Elon Musk has a lot to lose — or gain — based on who wins the presidential election

  • Elon Musk has been flexing his power as a political influencer in recent years.

  • Whoever wins the White House could drastically impact the billionaire’s businesses.

  • A political strategist told BI Musk needs to “be careful” what he wishes for in the next election.

In recent years, Elon Musk appears to have gone from lightly flirting with politics to having a full-blown love affair with growing his influence in Washington.

As the presidential election inches closer and the billionaire businessman continues teasing the idea of a Trump endorsement, it’s becoming clear that Musk has a lot at stake depending on who next leads the country.

While Musk hasn’t publicly endorsed any candidate, Business Insider previously reported he bonded with fellow billionaires over a shared distrust of Democrats and privately discussed how best to defeat them in this year’s election.

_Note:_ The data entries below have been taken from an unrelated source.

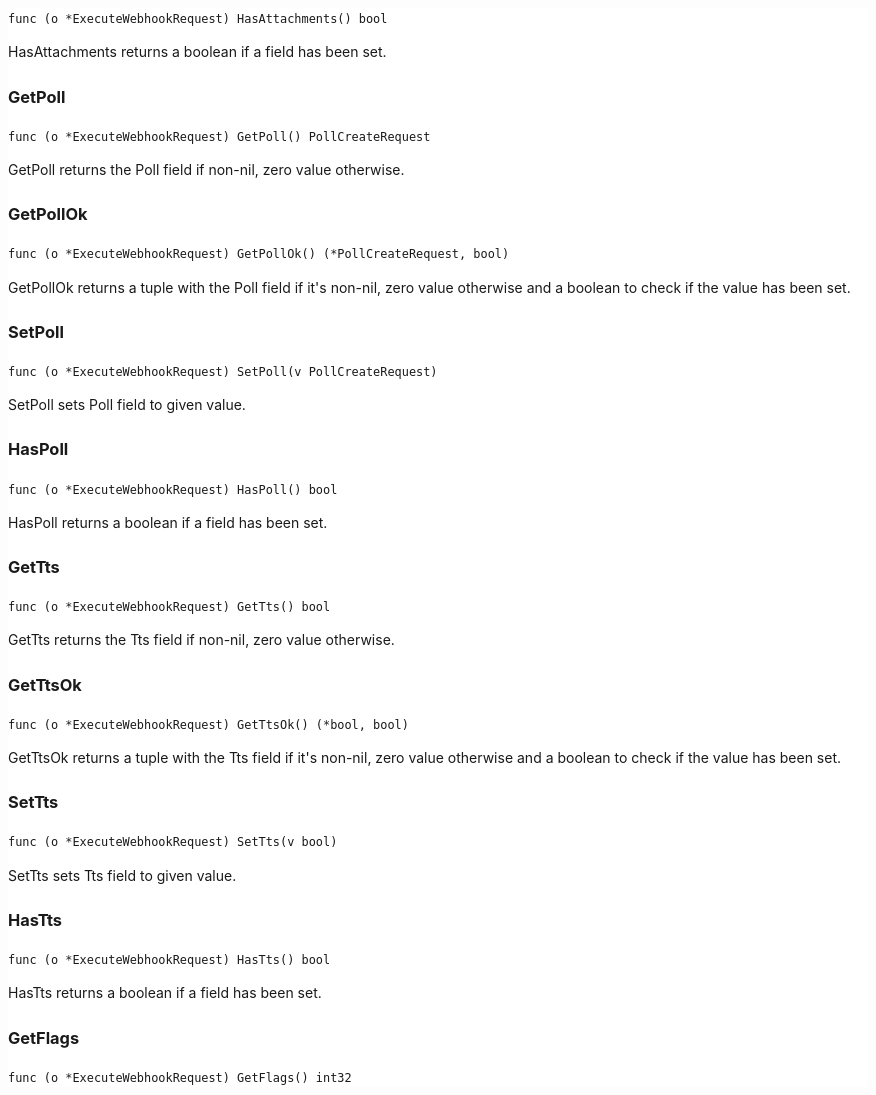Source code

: `func (o *ExecuteWebhookRequest) HasAttachments() bool`

HasAttachments returns a boolean if a field has been set.

### GetPoll

`func (o *ExecuteWebhookRequest) GetPoll() PollCreateRequest`

GetPoll returns the Poll field if non-nil, zero value otherwise.

### GetPollOk

`func (o *ExecuteWebhookRequest) GetPollOk() (*PollCreateRequest, bool)`

GetPollOk returns a tuple with the Poll field if it's non-nil, zero value otherwise
and a boolean to check if the value has been set.

### SetPoll

`func (o *ExecuteWebhookRequest) SetPoll(v PollCreateRequest)`

SetPoll sets Poll field to given value.

### HasPoll

`func (o *ExecuteWebhookRequest) HasPoll() bool`

HasPoll returns a boolean if a field has been set.

### GetTts

`func (o *ExecuteWebhookRequest) GetTts() bool`

GetTts returns the Tts field if non-nil, zero value otherwise.

### GetTtsOk

`func (o *ExecuteWebhookRequest) GetTtsOk() (*bool, bool)`

GetTtsOk returns a tuple with the Tts field if it's non-nil, zero value otherwise
and a boolean to check if the value has been set.

### SetTts

`func (o *ExecuteWebhookRequest) SetTts(v bool)`

SetTts sets Tts field to given value.

### HasTts

`func (o *ExecuteWebhookRequest) HasTts() bool`

HasTts returns a boolean if a field has been set.

### GetFlags

`func (o *ExecuteWebhookRequest) GetFlags() int32`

According to a recent report from The Wall Street Journal, Musk has also talked with the Trump campaign about taking on a potential advisory role if the former president returns to the White House.

A representative for the Trump campaign declined to comment on The Journal report but acknowledged that Silicon Valley elites like Musk have lined up to support Trump’s reelection campaign.

It has been widely reported and is demonstrated in a number of ways that many of the nation’s most important leaders in technology and innovation are concerned with the damage done to their industry by Biden‘s failures to handle our economy and his moves to overburden innovators with government bureaucracy and unrelenting regulation,” Brian Hughes, a senior advisor to the Trump campaign, told BI in a statement.

While Musk is increasingly flexing his political power, whoever wins the White House could drastically impact the billionaire and his businesses. Here’s how things could shake out for Musk under a second Trump administration versus a Biden win.

Elon under Trump

Musk previously served on business advisory groups under the first Trump administration but pulled out of the role over disagreements with Trump’s 2017 decision to leave the Paris climate accord.

If he were to take on a more formal role in a hypothetical second Trump term, Musk would be taking a gamble on what’d be best for his numerous multi-billion-dollar businesses, Bradley Tusk told BI.

Tusk is a venture capitalist and political strategist whose consulting firm advises startups in highly regulated industries. If he were advising Musk now, Tusk said he’d tell him: “You’ve got to really be careful what you wish for — for a bunch of reasons.”

Under Trump, Tusk said tax cuts and deregulation could lead to a boom for Tesla, X, and SpaceX — especially given Trump’s prior push to develop a Space Force. This could also come with a massive increase in political cache but possibly decreased stability in the markets, which Musk relies on to maintain his wealth and power.

“There is the potential to really have a tremendous amount of influence within Trump’s administration,” Stacey Lee, a law and ethics professor at the Johns Hopkins Carey Business School, told BI. “And when you look at the hallmarks of what Trump really respects — he’s popular, he has a management style that is more singular in its voice — these are all of the things that Trump really admires, and so does Musk.”

“In that regard,” she said, “they may be rather odd kindred spirits.”

Elon under Biden

In a world where Biden is elected again, Musk might not have the influence he appears to crave, but Tusk said he’d have something that markets and companies rely on for strong growth: stability.

“Musk just got a $55 billion pay package approved under Joe Biden as President — right now, his life’s pretty good,” Tusk said. “And now we have the choice of a president who genuinely believes in clean energy and someone who actively despises it. So, for those Tesla shareholders, it’s a lot better for them if Joe Biden’s president. And they just gave Elon $55 billion to do what’s best for the company.”

However, Lee told BI that a second Biden administration would also be prone to more regulation and pro-union policies, neither of which is very attractive to Musk as a businessman.

“Biden is very traditional in terms of his policies. He is committed to raising corporate taxes,” Lee said. “Under Trump, we saw them go from 35% to 21%, and now Trump is saying, ‘Hey, if I get in, I’ll take it down to 20.’ I think that would be music to Musk’s ears.'”

A second Trump term could backfire for Musk

“My initial instinct — I think everybody’s — would be like, ‘Oh, of course, it’d better for Musk under Trump.’ But I think ultimately, it’d be much worse,” Tusk said.

While Musk might be seduced by the allure of amassing even more power, Tusk said it’s a double-edged sword with Trump.

Tusk said Biden doesn’t think of Elon as a rival — he probably doesn’t think about him at all. But with Trump, as has happened with so many of his one-time allies, his affection for Musk could suddenly flip, making the Tesla CEO a target for his ire.

“On the Trump side, Musk needs to be careful and not go headlong into this. As seductive as it might seem, it really ends badly for basically everybody,” Tusk said. “And all the things that he values, the things that sort of makes him happy — the attention and relevance — are the same things that make Trump happy.”

“And the one guy you can’t win a head-to-head war with is the President of the United States,” he added.

Musk and Biden campaign representatives did not respond to requests for comment from Business Insider.